*** RAW DATA ***
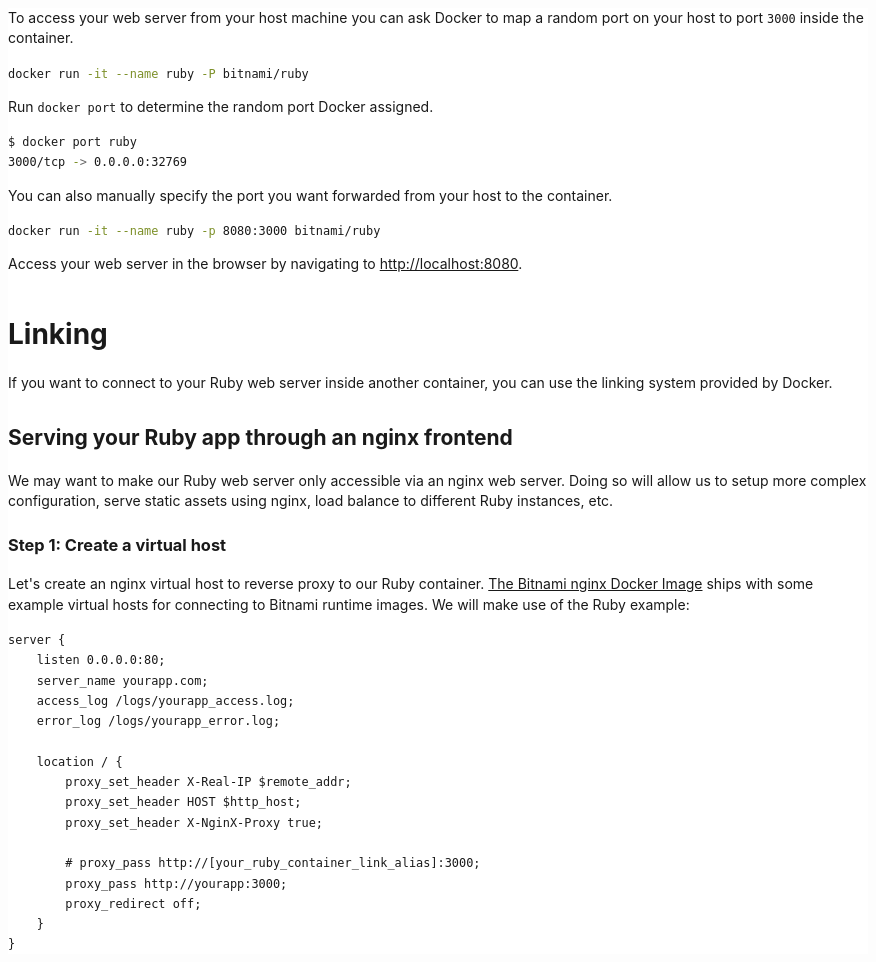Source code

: To access your web server from your host machine you can ask Docker to map a random port on your
host to port `3000` inside the container.

```bash
docker run -it --name ruby -P bitnami/ruby
```

Run `docker port` to determine the random port Docker assigned.

```bash
$ docker port ruby
3000/tcp -> 0.0.0.0:32769
```

You can also manually specify the port you want forwarded from your host to the container.

```bash
docker run -it --name ruby -p 8080:3000 bitnami/ruby
```

Access your web server in the browser by navigating to
[http://localhost:8080](http://localhost:8080/).

# Linking

If you want to connect to your Ruby web server inside another container, you can use the linking
system provided by Docker.

## Serving your Ruby app through an nginx frontend

We may want to make our Ruby web server only accessible via an nginx web server. Doing so will
allow us to setup more complex configuration, serve static assets using nginx, load balance to
different Ruby instances, etc.

### Step 1: Create a virtual host

Let's create an nginx virtual host to reverse proxy to our Ruby container.
[The Bitnami nginx Docker Image](https://github.com/bitnami/bitnami-docker-nginx) ships with some
example virtual hosts for connecting to Bitnami runtime images. We will make use of the Ruby
example:

```
server {
    listen 0.0.0.0:80;
    server_name yourapp.com;
    access_log /logs/yourapp_access.log;
    error_log /logs/yourapp_error.log;

    location / {
        proxy_set_header X-Real-IP $remote_addr;
        proxy_set_header HOST $http_host;
        proxy_set_header X-NginX-Proxy true;

        # proxy_pass http://[your_ruby_container_link_alias]:3000;
        proxy_pass http://yourapp:3000;
        proxy_redirect off;
    }
}
```
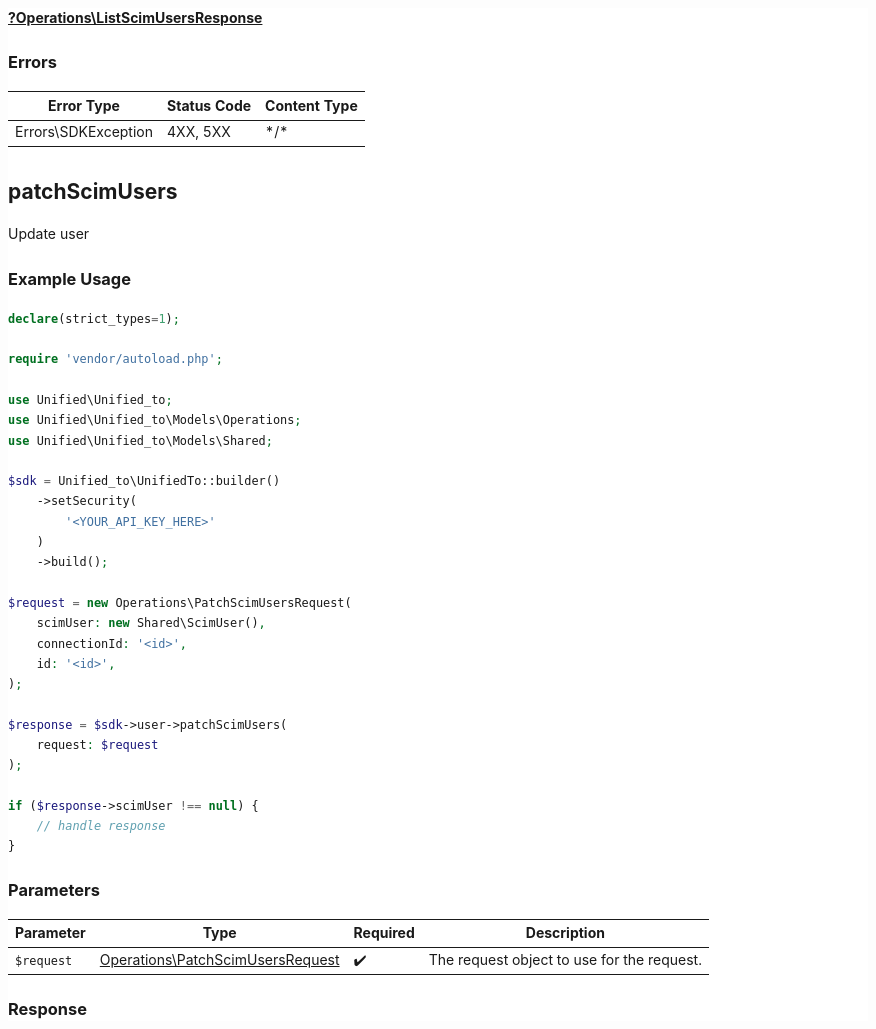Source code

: **[?Operations\ListScimUsersResponse](../../Models/Operations/ListScimUsersResponse.md)**

### Errors

| Error Type          | Status Code         | Content Type        |
| ------------------- | ------------------- | ------------------- |
| Errors\SDKException | 4XX, 5XX            | \*/\*               |

## patchScimUsers

Update user

### Example Usage

```php
declare(strict_types=1);

require 'vendor/autoload.php';

use Unified\Unified_to;
use Unified\Unified_to\Models\Operations;
use Unified\Unified_to\Models\Shared;

$sdk = Unified_to\UnifiedTo::builder()
    ->setSecurity(
        '<YOUR_API_KEY_HERE>'
    )
    ->build();

$request = new Operations\PatchScimUsersRequest(
    scimUser: new Shared\ScimUser(),
    connectionId: '<id>',
    id: '<id>',
);

$response = $sdk->user->patchScimUsers(
    request: $request
);

if ($response->scimUser !== null) {
    // handle response
}
```

### Parameters

| Parameter                                                                            | Type                                                                                 | Required                                                                             | Description                                                                          |
| ------------------------------------------------------------------------------------ | ------------------------------------------------------------------------------------ | ------------------------------------------------------------------------------------ | ------------------------------------------------------------------------------------ |
| `$request`                                                                           | [Operations\PatchScimUsersRequest](../../Models/Operations/PatchScimUsersRequest.md) | :heavy_check_mark:                                                                   | The request object to use for the request.                                           |

### Response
*** End of RAW DATA ***
## WORK REQUEST
Word for word and without pictures, please write out only the lines from the start of the entries through the line containing "We may want", both included.

## WRITTEN RESPONSE
Source code

: To access your web server from your host machine you can ask Docker to map a random port on your
host to port `3000` inside the container.

```bash
docker run -it --name ruby -P bitnami/ruby
```

Run `docker port` to determine the random port Docker assigned.

```bash
$ docker port ruby
3000/tcp -> 0.0.0.0:32769
```

You can also manually specify the port you want forwarded from your host to the container.

```bash
docker run -it --name ruby -p 8080:3000 bitnami/ruby
```

Access your web server in the browser by navigating to
[http://localhost:8080](http://localhost:8080/).

# Linking

If you want to connect to your Ruby web server inside another container, you can use the linking
system provided by Docker.

## Serving your Ruby app through an nginx frontend

We may want to make our Ruby web server only accessible via an nginx web server. Doing so will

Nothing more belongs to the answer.